Over the last few weeks I’ve been investigating a series of customer corruption issues (on one customer’s system) where it appears that the page checksum algorithm is missing a combination of DWORD bit flips, caused by another (Query Processor) bug that’s been introduced in recent builds of SQL Server 2008 R2, SQL Server 2012, and SQL Server 2014 (on 2014, most likely when using a readable AG secondary).
I’ve gone back-and-forth with my good friends in Product Support and the Product Group quite a bit and we’ve decided to publicize the issue before more people find they have unrecoverable corruption because of this. I’ve been told that this will be fixed ASAP for all three versions. I’ll blog details as soon as I know.
So what’s the bug?
Well, it involves the way the page checksum algorithm aggregates values. It turns out that a certain repeating bit pattern on adjacent words can cause the Fletcher’s Checksum algorithm (the one that’s used – it’s way cheaper than a full CRC-based checksum – see this Wikipedia link) to fail because of the order insensitivity of the algorithm (it’s explained in the Wikipedia link, under the section Weaknesses of Simple Checksums) and the fact that it can’t distinguish between a block of zeros and a block of ones (described in the main Weaknesses section). The SQL Server implementation was supposed to work around that problem (making it more like a traditional Adler’s Checksum, from which the Fletcher’s Checksum is derived), but obviously it doesn’t work entirely correctly.
The bug hasn’t come to light until now because there has never been a possibility of having these bit patterns adjacent in a data value that would have a page checksum on, or at least it’s been highly unlikely and we all just got lucky. Now that the main Query Processor bug exists, it’s able to persist these bad values because of the page checksum hole. It’s just a nasty combination.
To make matters worse, unfortunately DBCC CHECKDB also has an issue where it also fails to spot this corruption. DBCC CHECKDB uses the buffer pool to do all it’s I/O, and because the page checksum comes back clean (from the broken algorithm), DBCC CHECKDB does a reduced-scope page audit, and so misses the new corruption problem. That issue has been there since my rewrite in SQL Server 2005.
So it’s really a trifecta of nasty bugs, only two of which I’m responsible for (the Query Processor bug is new). I can only apologize I guess.
And the final kicker is that because the page checksum algorithm is compromised, backup checksums also don’t find the problem so most people’s 2008 R2/2012/2014 backups are also corrupt. Even restoring the backup and running DBCC CHECKDB won’t find the problem because of the page checksum bug I describe above.
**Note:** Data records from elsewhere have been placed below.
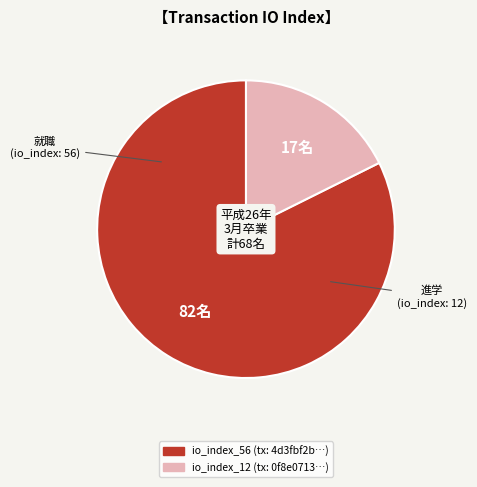

Does any single category account for the majority?

Yes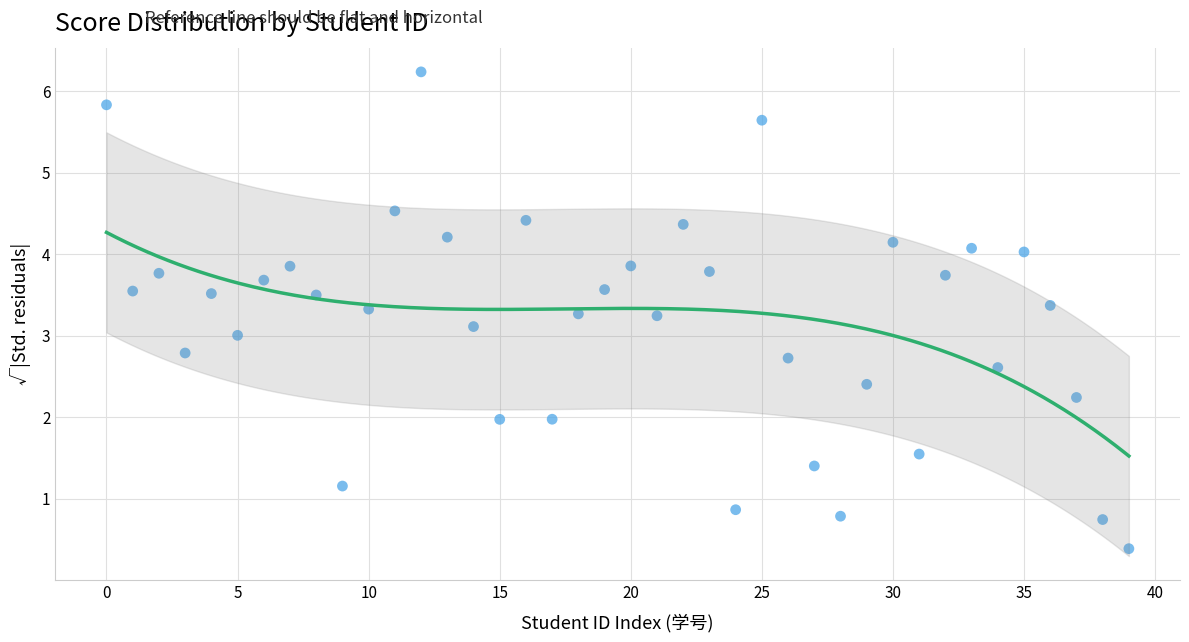

What is the range of Y values (max minus min)?

5.8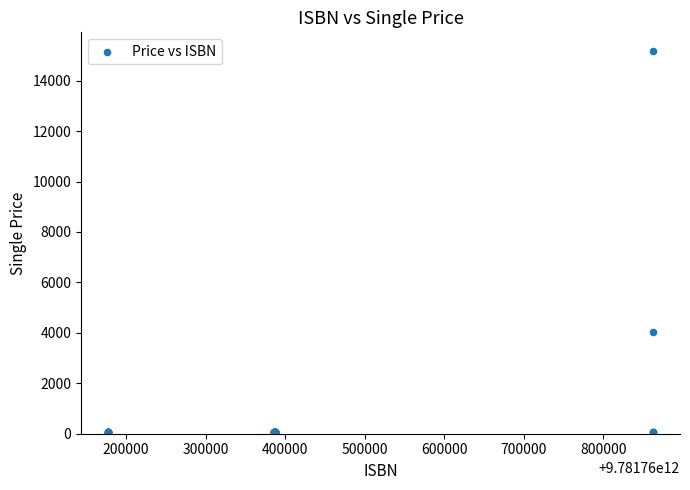

What Y value in the scatter plot is closest to 7605?

4021.3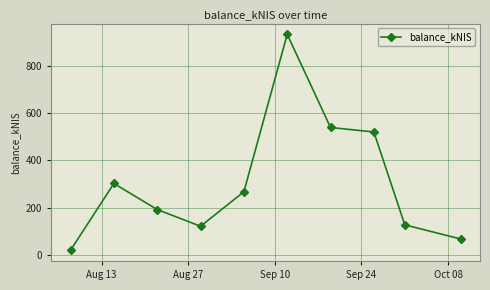

What is the smallest value displayed?

20.3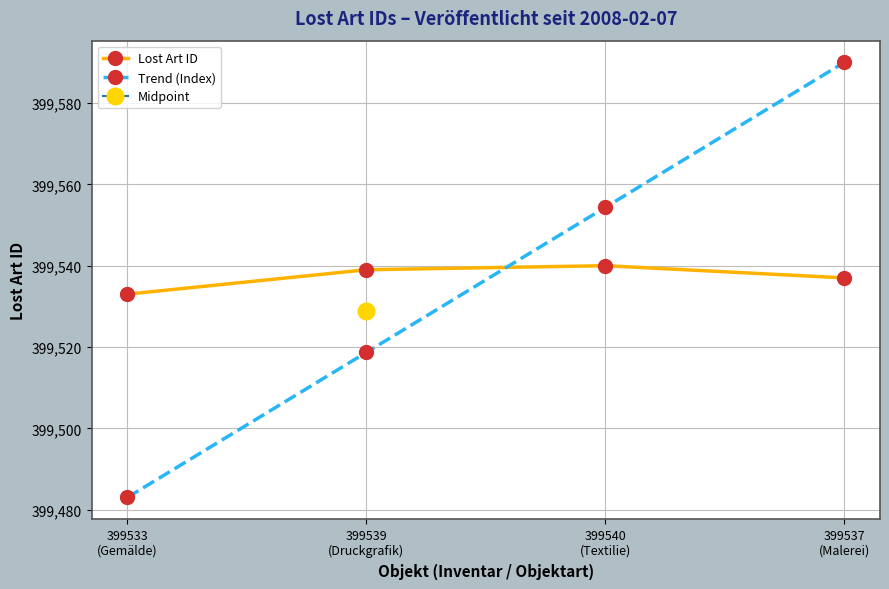

True or false: Lost Art ID has more than 0 points higher than both neighbors.

True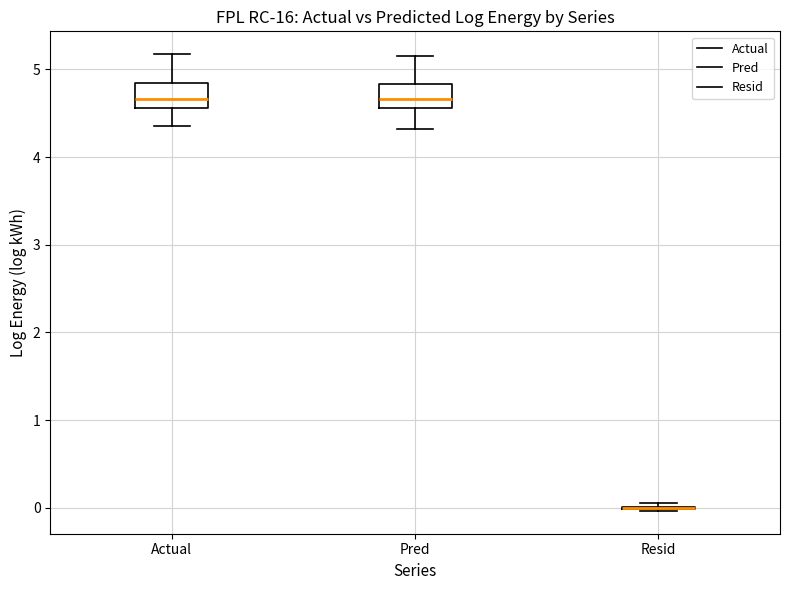

Reading left to right, read every box against the y-axis: the position of its median line, the range the box covers, and the ends of its whiskers. The values are not printed on the chart, so give them approximately, as read against the axis.

Actual: median 4.7, box 4.6 to 4.8, whiskers 4.4 to 5.2
Pred: median 4.7, box 4.6 to 4.8, whiskers 4.3 to 5.2
Resid: box collapsed to a line at 0.0, whiskers 0.0 to 0.1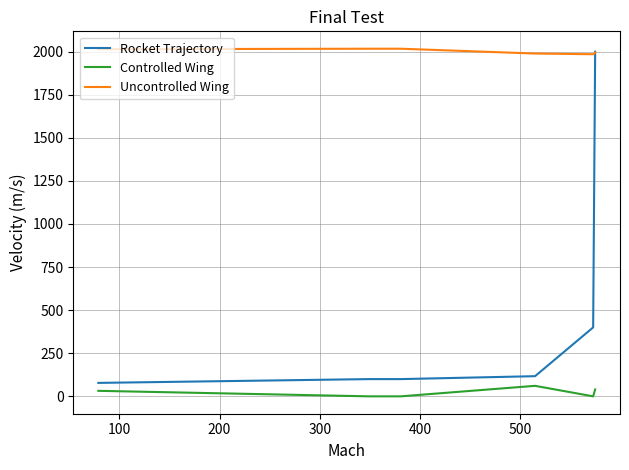

Rank the series by their average value, from highest to lowest.

Uncontrolled Wing, Rocket Trajectory, Controlled Wing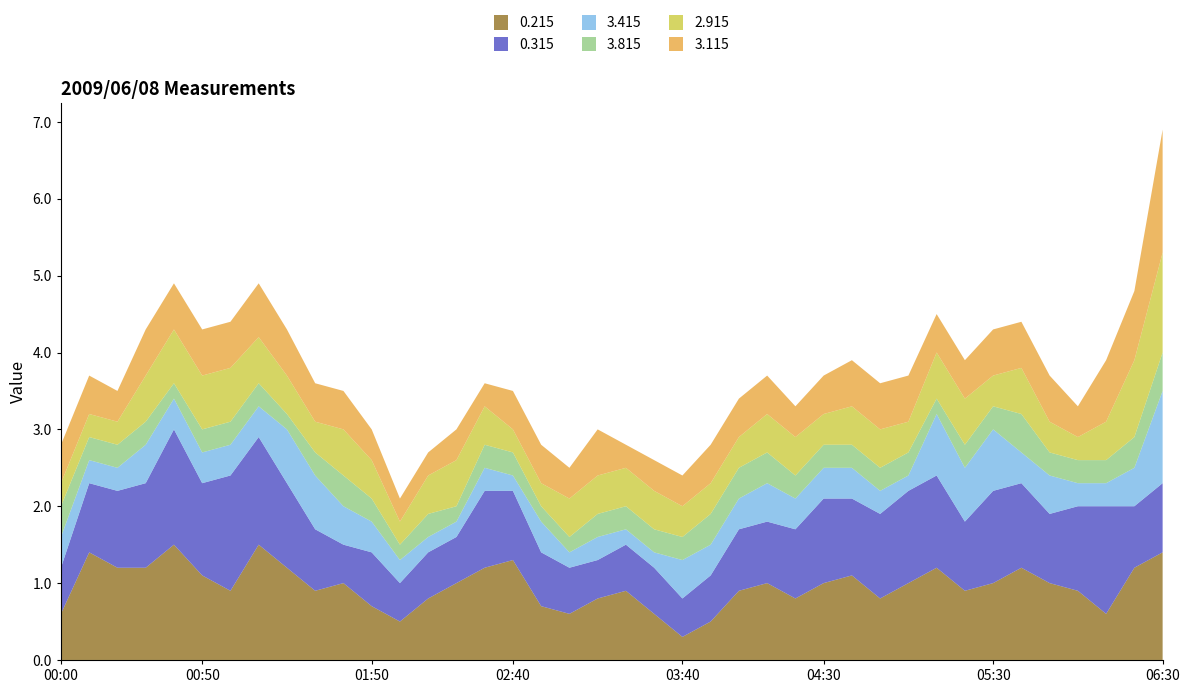

Reading left to right, extract all data points from this chart.

0.215: 0.6	1.4	1.2	1.2	1.5	1.1	0.9	1.5	1.2	0.9	1.0	0.7	0.5	0.8	1.0	1.2	1.3	0.7	0.6	0.8	0.9	0.6	0.3	0.5	0.9	1.0	0.8	1.0	1.1	0.8	1.0	1.2	0.9	1.0	1.2	1.0	0.9	0.6	1.2	1.4
0.315: 0.6	0.9	1.0	1.1	1.5	1.2	1.5	1.4	1.1	0.8	0.5	0.7	0.5	0.6	0.6	1.0	0.9	0.7	0.6	0.5	0.6	0.6	0.5	0.6	0.8	0.8	0.9	1.1	1.0	1.1	1.2	1.2	0.9	1.2	1.1	0.9	1.1	1.4	0.8	0.9
3.415: 0.4	0.3	0.3	0.5	0.4	0.4	0.4	0.4	0.7	0.7	0.5	0.4	0.3	0.2	0.2	0.3	0.2	0.4	0.2	0.3	0.2	0.2	0.5	0.4	0.4	0.5	0.4	0.4	0.4	0.3	0.2	0.8	0.7	0.8	0.4	0.5	0.3	0.3	0.5	1.2
3.815: 0.4	0.3	0.3	0.3	0.2	0.3	0.3	0.3	0.2	0.3	0.4	0.3	0.2	0.3	0.2	0.3	0.3	0.2	0.2	0.3	0.3	0.3	0.3	0.4	0.4	0.4	0.3	0.3	0.3	0.3	0.3	0.2	0.3	0.3	0.5	0.3	0.3	0.3	0.4	0.5
2.915: 0.3	0.3	0.3	0.6	0.7	0.7	0.7	0.6	0.5	0.4	0.6	0.5	0.3	0.5	0.6	0.5	0.3	0.3	0.5	0.5	0.5	0.5	0.4	0.4	0.4	0.5	0.5	0.4	0.5	0.5	0.4	0.6	0.6	0.4	0.6	0.4	0.3	0.5	1.0	1.3
3.115: 0.5	0.5	0.4	0.6	0.6	0.6	0.6	0.7	0.6	0.5	0.5	0.4	0.3	0.3	0.4	0.3	0.5	0.5	0.4	0.6	0.3	0.4	0.4	0.5	0.5	0.5	0.4	0.5	0.6	0.6	0.6	0.5	0.5	0.6	0.6	0.6	0.4	0.8	0.9	1.6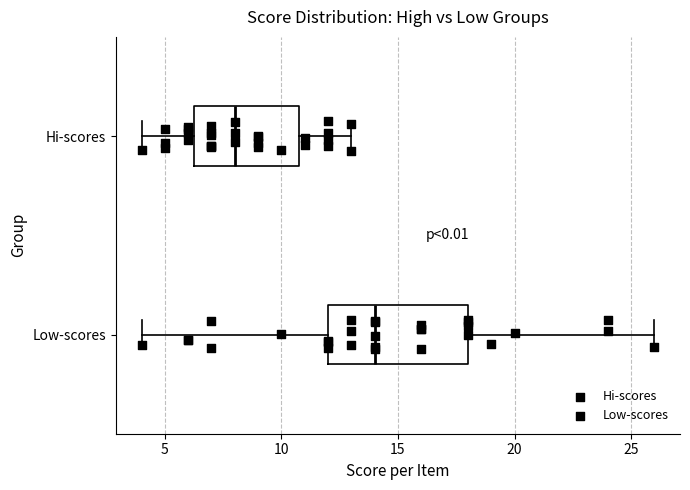

Reading bottom to top, read every box against the x-axis: the position of its median line, the range the box covers, and the ends of its whiskers. The values are not printed on the chart, so give them approximately, as read against the axis.

Low-scores: median 14.0, box 12.0 to 18.0, whiskers 4.0 to 26.0
Hi-scores: median 8.0, box 6.5 to 11.0, whiskers 4.0 to 13.0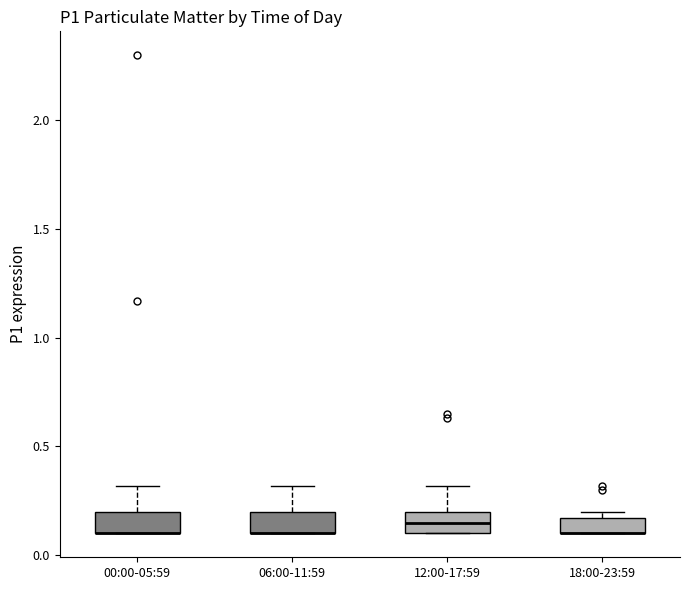

Where is the lower edge of the box for 18:00-23:59 on the y-axis? The values are not printed on the chart, so give them approximately, as read against the axis.

0.10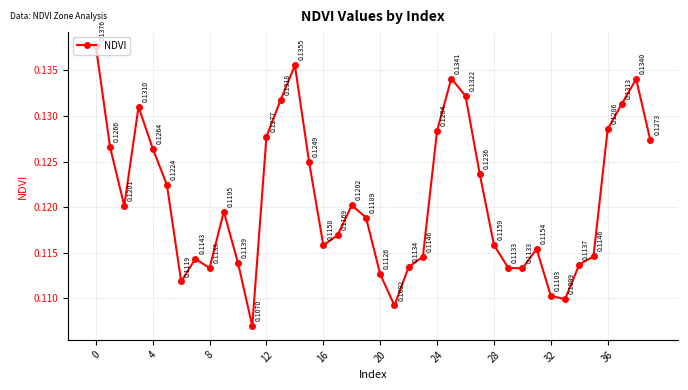

True or false: the data has more than 0 interior local peaks.

True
It’s a pretty sucky combination that’s going to cause a lot of hassle for people to figure out whether they’ve been affected or not. From what we can tell, many people will have undetectable corruption that will continue to get worse until it causes query failures or the Storage Engine sets the database offline. It seems to be more common with OLTP query patterns so far, and 7 of our long-term clients have discovered they have this ‘undetectable’ corruption after I checked them all last week.
How can you tell if you have the corruption?
It’s not a simple test to figure out whether you have the problem, but with some luck you may be able to spot it. I know how to find it using a hex editor to search through data files (which I’ll explain below) and I’ll write some code that uses DBCC PAGE … WITH TABLERESULTS and some post-processing once I have a 100% accurate test and then I’ll blog the code.
In the meantime, here’s an example using XVI32 (note that XVI32 will truncate data files larger that 2GB so you’ll need to use my other favorite freeware hex editor HxD).
You need to set the database you suspect (I’d test all of them to be sure, including master, but you don’t need to check msdb) to be offline and then open it with your hex editor. Then you need to search for the bit pattern of all ones followed by all zeroes, for 32-bits each.
Here’s an example from a 2012 database:
You really think there would be day-1 bugs in DBCC CHECKDB and the page checksum algorithm? Oh ye of little faith!